Machine-readable electronics designs:

-*-*-

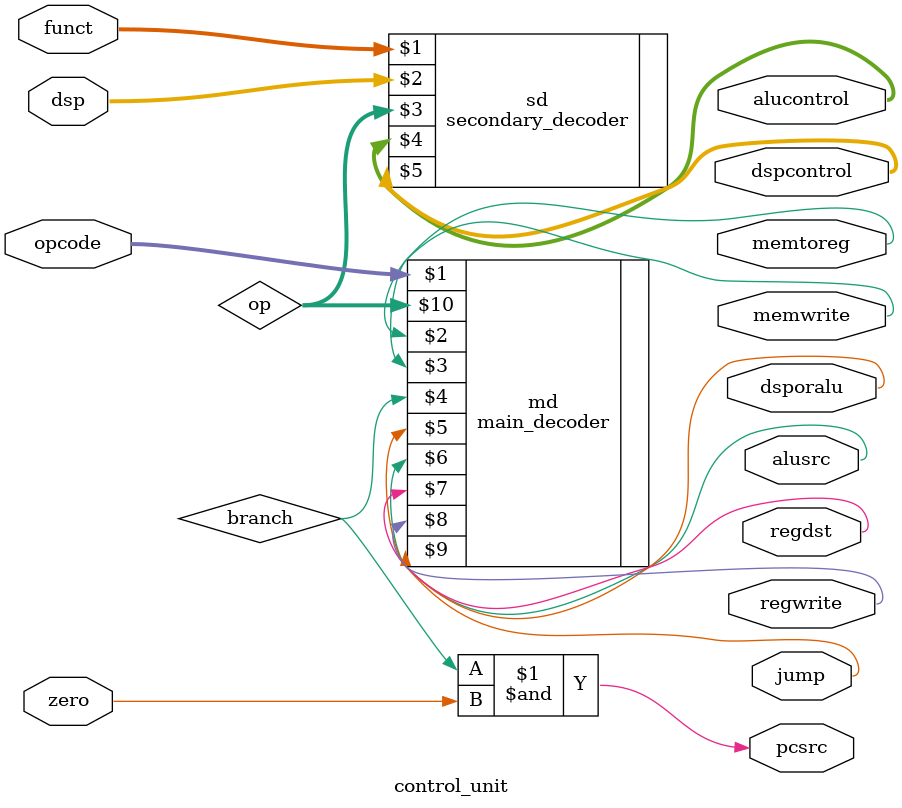
<source format=v>
`timescale 1ns / 1ps

module control_unit(
    input wire [5:0] opcode,
    input wire [5:0] funct,
    input wire [4:0] dsp,
    input zero,
    output wire memtoreg,
    output wire memwrite,
    output wire pcsrc,
    output wire alusrc,
    output wire regdst,
    output wire regwrite,
    output wire jump,
    output wire [2:0] alucontrol,
    output wire [2:0] dspcontrol,
    output wire dsporalu
    );
    wire [1:0] op;
    wire branch;
    main_decoder md(
        opcode, 
        memtoreg, 
        memwrite, 
        branch,
        dsporalu,
        alusrc,
        regdst, 
        regwrite, 
        jump, 
        op
    );
    secondary_decoder sd(
        funct,
        dsp,
        op, 
        alucontrol,
        dspcontrol
    );
    assign pcsrc = branch & zero;
endmodule

</source>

-*-*-

* **WHAT NEEDS TO BE DONE**: Take every line above carrying "branch" and return it.

* **PROBLEM SOLUTION**:
    wire branch;
        branch,
    assign pcsrc = branch & zero;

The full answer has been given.